You also supported successful efforts to improve the evidence laws and give juries the information they need in child sexual abuse cases (HB859-2011), eliminate archaic distinctions between fingers and objects in our sex crimes laws (HB1128-2011), and pass legislation that allows us to seize the assets of human traffickers (HB713 - 2013). This session, before the Governor decided to put the issue on his agenda, you also introduced a bill to change the standard of proof in protective and peace order cases. While the Governor's bill superseded yours, you continued to be a leader in this effort and, as a result, victims of domestic violence and sexual assault will have more protection.
There are other bills you co-sponsored and even more that you helped advocate for as a member of the House Judiciary Committee. Thank you for being so effective and for using your position to help victims of sexual assault become survivors.”

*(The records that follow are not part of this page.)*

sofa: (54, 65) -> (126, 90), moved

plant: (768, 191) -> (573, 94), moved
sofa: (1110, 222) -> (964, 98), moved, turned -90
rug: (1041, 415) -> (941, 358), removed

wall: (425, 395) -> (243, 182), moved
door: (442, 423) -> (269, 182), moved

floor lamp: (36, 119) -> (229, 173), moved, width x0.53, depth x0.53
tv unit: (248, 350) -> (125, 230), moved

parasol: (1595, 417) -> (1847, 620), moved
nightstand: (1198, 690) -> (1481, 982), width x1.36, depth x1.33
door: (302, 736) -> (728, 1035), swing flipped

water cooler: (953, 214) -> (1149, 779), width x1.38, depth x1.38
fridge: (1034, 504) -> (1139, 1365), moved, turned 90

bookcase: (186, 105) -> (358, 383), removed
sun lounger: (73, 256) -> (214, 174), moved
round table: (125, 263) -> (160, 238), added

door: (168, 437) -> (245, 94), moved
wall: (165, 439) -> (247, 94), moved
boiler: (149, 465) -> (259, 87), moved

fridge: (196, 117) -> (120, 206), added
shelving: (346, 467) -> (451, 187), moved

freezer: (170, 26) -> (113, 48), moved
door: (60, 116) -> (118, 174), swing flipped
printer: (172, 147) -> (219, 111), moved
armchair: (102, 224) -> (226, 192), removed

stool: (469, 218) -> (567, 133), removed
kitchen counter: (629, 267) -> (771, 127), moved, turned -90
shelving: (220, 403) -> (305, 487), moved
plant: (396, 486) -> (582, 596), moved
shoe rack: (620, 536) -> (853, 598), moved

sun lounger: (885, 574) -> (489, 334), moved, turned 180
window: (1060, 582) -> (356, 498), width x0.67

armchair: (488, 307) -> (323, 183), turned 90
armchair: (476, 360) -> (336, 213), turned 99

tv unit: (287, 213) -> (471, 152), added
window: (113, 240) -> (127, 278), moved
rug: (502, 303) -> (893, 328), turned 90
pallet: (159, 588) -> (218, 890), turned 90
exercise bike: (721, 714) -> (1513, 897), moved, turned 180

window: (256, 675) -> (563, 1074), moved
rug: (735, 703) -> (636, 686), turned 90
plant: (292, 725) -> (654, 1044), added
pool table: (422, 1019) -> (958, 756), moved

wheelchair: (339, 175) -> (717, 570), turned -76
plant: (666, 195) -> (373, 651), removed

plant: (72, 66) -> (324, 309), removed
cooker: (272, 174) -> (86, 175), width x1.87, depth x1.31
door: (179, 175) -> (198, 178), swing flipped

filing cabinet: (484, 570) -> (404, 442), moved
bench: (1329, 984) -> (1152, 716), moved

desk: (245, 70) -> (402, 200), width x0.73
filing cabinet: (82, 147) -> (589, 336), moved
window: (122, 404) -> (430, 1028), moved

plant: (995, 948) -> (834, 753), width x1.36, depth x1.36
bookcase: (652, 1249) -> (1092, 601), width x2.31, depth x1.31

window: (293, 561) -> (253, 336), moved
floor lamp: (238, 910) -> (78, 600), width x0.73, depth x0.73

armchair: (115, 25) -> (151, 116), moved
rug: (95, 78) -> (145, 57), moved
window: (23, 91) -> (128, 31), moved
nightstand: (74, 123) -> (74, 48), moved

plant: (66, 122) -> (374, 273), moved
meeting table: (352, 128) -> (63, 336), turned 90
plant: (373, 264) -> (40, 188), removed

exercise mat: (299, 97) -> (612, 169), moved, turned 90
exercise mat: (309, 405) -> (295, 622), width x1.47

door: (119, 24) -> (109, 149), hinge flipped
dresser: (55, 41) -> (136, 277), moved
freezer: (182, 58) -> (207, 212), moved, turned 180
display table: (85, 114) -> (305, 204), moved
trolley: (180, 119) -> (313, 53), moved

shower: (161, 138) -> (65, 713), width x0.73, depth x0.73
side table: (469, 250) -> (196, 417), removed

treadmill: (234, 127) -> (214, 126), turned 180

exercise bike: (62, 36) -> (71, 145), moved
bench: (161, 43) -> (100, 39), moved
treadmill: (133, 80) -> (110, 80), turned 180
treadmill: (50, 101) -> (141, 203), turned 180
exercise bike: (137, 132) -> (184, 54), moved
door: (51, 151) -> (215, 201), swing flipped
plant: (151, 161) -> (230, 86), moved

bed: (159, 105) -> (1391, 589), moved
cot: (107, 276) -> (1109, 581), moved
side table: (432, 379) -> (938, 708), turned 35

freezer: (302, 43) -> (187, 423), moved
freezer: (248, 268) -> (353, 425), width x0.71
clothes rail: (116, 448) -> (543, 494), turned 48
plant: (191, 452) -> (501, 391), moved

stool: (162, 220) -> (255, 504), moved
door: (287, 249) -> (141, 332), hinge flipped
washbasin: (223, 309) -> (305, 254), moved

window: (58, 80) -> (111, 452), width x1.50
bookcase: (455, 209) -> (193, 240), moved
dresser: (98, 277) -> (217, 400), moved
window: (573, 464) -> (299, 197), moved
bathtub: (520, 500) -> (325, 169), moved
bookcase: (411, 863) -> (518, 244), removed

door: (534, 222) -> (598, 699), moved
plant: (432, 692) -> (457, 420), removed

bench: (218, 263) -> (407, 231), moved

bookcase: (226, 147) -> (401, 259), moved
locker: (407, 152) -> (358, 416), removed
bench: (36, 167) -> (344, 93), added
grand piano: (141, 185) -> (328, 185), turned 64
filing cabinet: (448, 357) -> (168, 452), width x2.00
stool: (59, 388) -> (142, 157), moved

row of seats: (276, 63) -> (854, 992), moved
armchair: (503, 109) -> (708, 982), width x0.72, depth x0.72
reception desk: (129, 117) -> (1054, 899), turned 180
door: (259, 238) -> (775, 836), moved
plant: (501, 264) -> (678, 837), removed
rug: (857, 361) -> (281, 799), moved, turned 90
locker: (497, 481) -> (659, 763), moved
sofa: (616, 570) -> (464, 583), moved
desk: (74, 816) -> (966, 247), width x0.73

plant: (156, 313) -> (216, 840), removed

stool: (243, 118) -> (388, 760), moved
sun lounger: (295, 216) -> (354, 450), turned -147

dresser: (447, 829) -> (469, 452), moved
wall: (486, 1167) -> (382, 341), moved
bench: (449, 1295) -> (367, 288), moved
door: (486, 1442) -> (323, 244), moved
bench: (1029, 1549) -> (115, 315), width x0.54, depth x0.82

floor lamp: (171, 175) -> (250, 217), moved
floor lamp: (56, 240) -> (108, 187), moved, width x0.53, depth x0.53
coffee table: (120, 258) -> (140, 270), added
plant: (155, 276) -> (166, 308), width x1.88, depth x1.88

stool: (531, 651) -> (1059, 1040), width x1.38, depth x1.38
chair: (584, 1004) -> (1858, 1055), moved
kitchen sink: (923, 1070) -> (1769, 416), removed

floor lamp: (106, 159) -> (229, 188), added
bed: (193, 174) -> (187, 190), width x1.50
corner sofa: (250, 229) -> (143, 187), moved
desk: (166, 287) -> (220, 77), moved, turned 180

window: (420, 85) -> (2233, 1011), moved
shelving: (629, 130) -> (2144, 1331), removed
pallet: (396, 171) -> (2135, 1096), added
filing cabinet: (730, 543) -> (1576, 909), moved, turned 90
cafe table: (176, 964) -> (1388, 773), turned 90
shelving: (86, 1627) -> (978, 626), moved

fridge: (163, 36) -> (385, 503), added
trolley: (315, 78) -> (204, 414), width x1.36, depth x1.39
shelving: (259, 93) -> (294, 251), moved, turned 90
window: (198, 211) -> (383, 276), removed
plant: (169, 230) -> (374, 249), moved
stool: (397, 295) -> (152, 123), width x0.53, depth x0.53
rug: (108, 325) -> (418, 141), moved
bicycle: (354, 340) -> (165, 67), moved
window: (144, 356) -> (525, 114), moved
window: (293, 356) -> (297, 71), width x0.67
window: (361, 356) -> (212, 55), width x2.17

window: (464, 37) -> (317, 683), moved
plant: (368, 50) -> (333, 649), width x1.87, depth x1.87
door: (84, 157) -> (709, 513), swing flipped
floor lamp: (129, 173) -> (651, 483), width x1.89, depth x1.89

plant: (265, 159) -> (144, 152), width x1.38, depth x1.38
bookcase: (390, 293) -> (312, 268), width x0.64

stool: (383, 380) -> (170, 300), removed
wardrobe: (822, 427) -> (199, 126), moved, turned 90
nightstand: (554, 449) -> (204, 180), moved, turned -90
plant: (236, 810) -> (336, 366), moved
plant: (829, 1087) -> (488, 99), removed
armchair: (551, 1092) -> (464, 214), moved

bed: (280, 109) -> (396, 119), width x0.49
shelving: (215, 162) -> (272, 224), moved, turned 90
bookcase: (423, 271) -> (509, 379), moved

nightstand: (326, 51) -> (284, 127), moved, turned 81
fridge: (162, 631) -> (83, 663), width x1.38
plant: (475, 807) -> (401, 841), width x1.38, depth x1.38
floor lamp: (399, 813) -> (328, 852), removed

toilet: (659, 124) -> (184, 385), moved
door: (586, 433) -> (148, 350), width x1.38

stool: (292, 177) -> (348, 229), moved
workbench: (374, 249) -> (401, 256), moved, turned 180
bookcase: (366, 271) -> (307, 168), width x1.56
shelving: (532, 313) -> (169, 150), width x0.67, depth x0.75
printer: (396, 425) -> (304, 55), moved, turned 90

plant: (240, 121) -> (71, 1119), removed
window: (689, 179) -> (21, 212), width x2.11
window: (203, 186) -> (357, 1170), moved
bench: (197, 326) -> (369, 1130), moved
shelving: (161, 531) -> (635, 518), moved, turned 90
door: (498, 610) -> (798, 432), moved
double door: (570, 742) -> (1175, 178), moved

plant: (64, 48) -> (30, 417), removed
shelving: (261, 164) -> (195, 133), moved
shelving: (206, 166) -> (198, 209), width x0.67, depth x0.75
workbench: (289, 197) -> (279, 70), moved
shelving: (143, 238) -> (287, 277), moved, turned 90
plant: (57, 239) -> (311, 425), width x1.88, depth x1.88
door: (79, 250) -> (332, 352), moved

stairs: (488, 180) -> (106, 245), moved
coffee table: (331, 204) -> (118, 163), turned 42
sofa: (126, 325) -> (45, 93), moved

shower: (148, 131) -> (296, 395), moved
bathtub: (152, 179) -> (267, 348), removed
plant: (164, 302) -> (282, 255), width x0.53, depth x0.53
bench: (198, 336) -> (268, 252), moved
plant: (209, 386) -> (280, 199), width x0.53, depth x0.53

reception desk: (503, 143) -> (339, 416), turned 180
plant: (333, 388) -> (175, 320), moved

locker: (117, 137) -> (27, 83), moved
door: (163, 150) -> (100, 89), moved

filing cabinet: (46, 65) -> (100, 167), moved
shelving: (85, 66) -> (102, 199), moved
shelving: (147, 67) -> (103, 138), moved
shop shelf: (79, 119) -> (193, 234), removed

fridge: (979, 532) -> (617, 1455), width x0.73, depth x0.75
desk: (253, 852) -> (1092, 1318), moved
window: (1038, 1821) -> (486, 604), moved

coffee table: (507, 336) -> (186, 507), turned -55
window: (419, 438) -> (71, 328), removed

Automated Purchasing Machines
The legislature passed legislation regulating APMs. Parts of the bill that I introduced were included in the final legislation that passed. This legislation will regulate machines like "Eco-ATM", which is a machine that pays cash for used, and sometimes stolen, cell phones and other electronics. The legislation that passed will regulate these machines and put in place safeguards to ensure that law enforcement is able to use the information from these machines to catch cell phone thieves.
House Bill 295 – Maryland Minimum Wage Act of 2014
For some time, I have been an advocate for raising the minimum wage to $10.10, a move that will go a long way towards helping working families and citizens around the state make ends meet easier. I co-sponsored the Maryland Minimum Wage Act of 2014 for this reason. Raising Maryland’s minimum wage will also inject nearly $456 million in new spending, a boost that all Marylanders will be able to experience and benefit from for years to come.
It has been my pleasure to serve as your voice in Annapolis for the past four years, and I hope to have your support for four more.